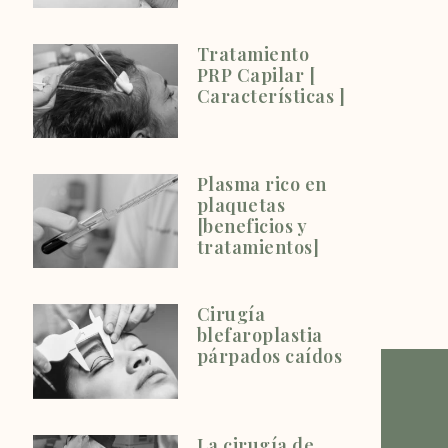
Tratamiento
PRP Capilar [
Características ]
Plasma rico en
plaquetas
[beneficios y
tratamientos]
Cirugía
blefaroplastia
párpados caídos
La cirugía de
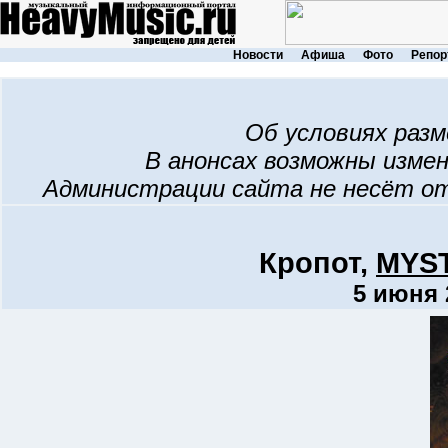
Новости
Афиша
Фото
Репор
Об условиях раз
В анонсах возможны изме
Администрации сайта не несёт о
Кропот,
MYS
5 июня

▬▬▬▬▬▬▬▬▬▬

▶ BRIEF
Omit the pictures and reproduce the remaining material above exactly.

▶ ANSWER TO THE PROBLEM
Tratamiento
PRP Capilar [
Características ]
Plasma rico en
plaquetas
[beneficios y
tratamientos]
Cirugía
blefaroplastia
párpados caídos
La cirugía de
Новости
Афиша
Фото
Репор
Об условиях раз
В анонсах возможны изме
Администрации сайта не несёт о
Кропот,
MYS
5 июня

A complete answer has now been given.